● **EXERCISE**: Pull out every line from the entries below that contains the string "quickapp".

+++++

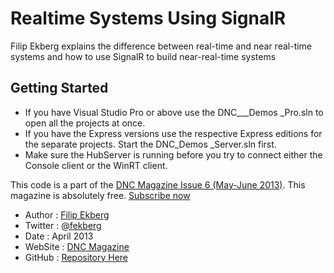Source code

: Realtime Systems Using SignalR
========================================

Filip Ekberg explains the difference between real-time and near real-time systems and how to use SignalR to build near-real-time systems

Getting Started
---------------
* If you have Visual Studio Pro or above use the DNC___Demos _Pro.sln to open all the projects at once.
* If you have the Express versions use the respective Express editions for the separate projects. Start the DNC_Demos _Server.sln first.
* Make sure the HubServer is running before you try to connect either the Console client or the WinRT client.


This code is a part of the [DNC Magazine Issue 6 (May-June 2013)](http://www.dotnetcurry.com/magazine/dnc-magazine-issue6.aspx). This magazine is absolutely free. [Subscribe now](http://www.dotnetcurry.com/magazine)

* Author  : [Filip Ekberg](http://www.dotnetcurry.com/)
* Twitter : [@fekberg](http://www.twitter.com/fekberg)
* Date    : April 2013
* WebSite : [DNC Magazine](http://www.dncmagazine.com)
* GitHub  : [Repository Here](https://github.com/dotnetcurry/realtime-systems-using-signalr-dncmag-06) 
 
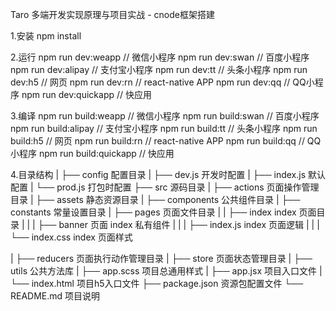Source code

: Taro 多端开发实现原理与项目实战 - cnode框架搭建

1.安装
npm install

2.运行
npm run dev:weapp       // 微信小程序
npm run dev:swan        // 百度小程序
npm run dev:alipay      // 支付宝小程序
npm run dev:tt          // 头条小程序
npm run dev:h5          // 网页
npm run dev:rn          // react-native APP
npm run dev:qq          // QQ小程序
npm run dev:quickapp    // 快应用

3.编译
npm run build:weapp       // 微信小程序
npm run build:swan        // 百度小程序
npm run build:alipay      // 支付宝小程序
npm run build:tt          // 头条小程序
npm run build:h5          // 网页
npm run build:rn          // react-native APP
npm run build:qq          // QQ小程序
npm run build:quickapp    // 快应用

4.目录结构
|
├── config                 配置目录
|   ├── dev.js             开发时配置
|   ├── index.js           默认配置
|   └── prod.js            打包时配置
├── src                    源码目录
|   ├── actions            页面操作管理目录
|   ├── assets             静态资源目录
|   ├── components         公共组件目录
|   ├── constants          常量设置目录
|   ├── pages              页面文件目录
|   |   ├── index          index 页面目录
|   |   |   ├── banner     页面 index 私有组件
|   |   |   ├── index.js   index 页面逻辑
|   |   |   └── index.css  index 页面样式

|   ├── reducers           页面执行动作管理目录
|   ├── store              页面状态管理目录
|   ├── utils              公共方法库
|   ├── app.scss           项目总通用样式
|   ├── app.jsx            项目入口文件
|   └── index.html         项目h5入口文件
├── package.json           资源包配置文件
└── README.md              项目说明


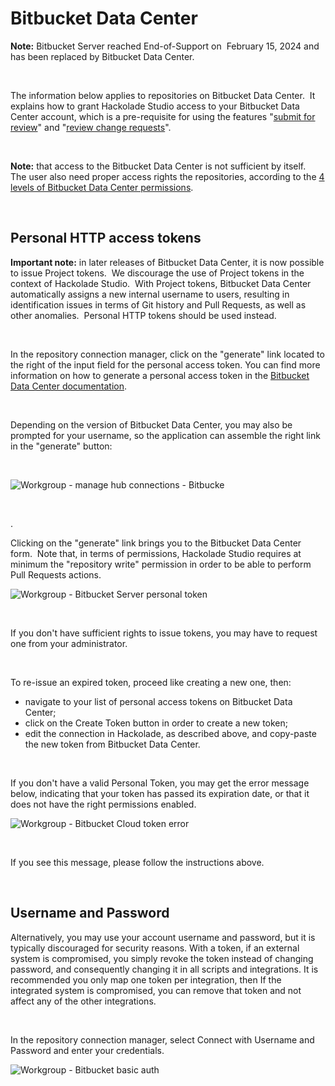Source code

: # Bitbucket Data Center

**Note:** Bitbucket Server reached End-of-Support on&nbsp; February 15, 2024 and has been replaced by Bitbucket Data Center.

&nbsp;

The information below applies to repositories on Bitbucket Data Center.&nbsp; It explains how to grant Hackolade Studio access to your Bitbucket Data Center account, which is a pre-requisite for using the features "[submit for review](<Submitforreview.md>)" and "[review change requests](<Reviewchangerequests.md>)".

&nbsp;

**Note:** that access to the Bitbucket Data Center is not sufficient by itself.&nbsp; The user also need proper access rights the repositories, according to the [4 levels of Bitbucket Data Center permissions](<https://confluence.atlassian.com/bitbucketserverkb/4-levels-of-bitbucket-server-permissions-779171636.html> "target=\"\_blank\"").

&nbsp;

## Personal HTTP access tokens

**Important note:** in later releases of Bitbucket Data Center, it is now possible to issue Project tokens.&nbsp; We discourage the use of Project tokens in the context of Hackolade Studio.&nbsp; With Project tokens, Bitbucket Data Center automatically assigns a new internal username to users, resulting in identification issues in terms of Git history and Pull Requests, as well as other anomalies.&nbsp; Personal HTTP tokens should be used instead.

&nbsp;

In the repository connection manager, click on the "generate" link located to the right of the input field for the personal access token. You can find more information on how to generate a personal access token in the [Bitbucket Data Center documentation](<https://confluence.atlassian.com/bitbucketserver0717/personal-access-tokens-1087535496.html> "target=\"\_blank\"").

&nbsp;

Depending on the version of Bitbucket Data Center, you may also be prompted for your username, so the application can assemble the right link in the "generate" button:

&nbsp;

![Workgroup - manage hub connections - Bitbucke](<lib/Workgroup - manage hub connections - Bitbucke.png>)

&nbsp;

.

Clicking on the "generate" link brings you to the Bitbucket Data Center form.&nbsp; Note that, in terms of permissions, Hackolade Studio requires at minimum the "repository write" permission in order to be able to perform Pull Requests actions.

![Workgroup - Bitbucket Server personal token](<lib/Workgroup - Bitbucket Server personal token.png>)

&nbsp;

If you don't have sufficient rights to issue tokens, you may have to request one from your administrator. &nbsp;

&nbsp;

To re-issue an expired token, proceed like creating a new one, then:

* navigate to your list of personal access tokens on Bitbucket Data Center;
* click on the Create Token button in order to create a new token;
* edit the connection in Hackolade, as described above, and copy-paste the new token from Bitbucket Data Center.

&nbsp;

If you don't have a valid Personal Token, you may get the error message below, indicating that your token has passed its expiration date, or that it does not have the right permissions enabled.

![Workgroup - Bitbucket Cloud token error](<lib/Workgroup - Bitbucket Cloud token error.png>)

&nbsp;

If you see this message, please follow the instructions above.

&nbsp;

## Username and Password

Alternatively, you may use your account username and password, but it is typically discouraged for security reasons. With a token, if an external system is compromised, you simply revoke the token instead of changing password, and consequently changing it in all scripts and integrations. It is recommended you only map one token per integration, then If the integrated system is compromised, you can remove that token and not affect any of the other integrations.

&nbsp;

In the repository connection manager, select Connect with Username and Password and enter your credentials.

![Workgroup - Bitbucket basic auth](<lib/Workgroup - Bitbucket basic auth.png>)

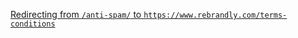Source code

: [Redirecting from `/anti-spam/` to `https://www.rebrandly.com/terms-conditions`](https://www.rebrandly.com/terms-conditions)
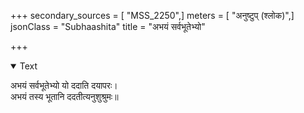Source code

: +++
secondary_sources = [ "MSS_2250",]
meters = [ "अनुष्टुप् (श्लोक)",]
jsonClass = "Subhaashita"
title = "अभयं सर्वभूतेभ्यो"

+++

<details open><summary>Text</summary>

अभयं सर्वभूतेभ्यो यो ददाति दयापरः।  
अभयं तस्य भूतानि ददतीत्यनुशुश्रुमः॥
</details>
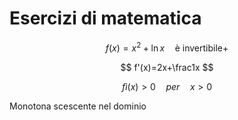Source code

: # Esercizi di matematica


$$
f(x)=x^2+\ln x\quad\text{è invertibile}+
$$



$$
f'(x)=2x+\frac1x
$$

$$
fì(x)> 0\quad per \quad x> 0
$$

Monotona scescente nel dominio
<!--stackedit_data:
eyJoaXN0b3J5IjpbLTQ3MDgwOTQyNl19
-->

+++++

● **RESULT OF THIS EXERCISE**:
npm run dev:quickapp    // 快应用
npm run build:quickapp    // 快应用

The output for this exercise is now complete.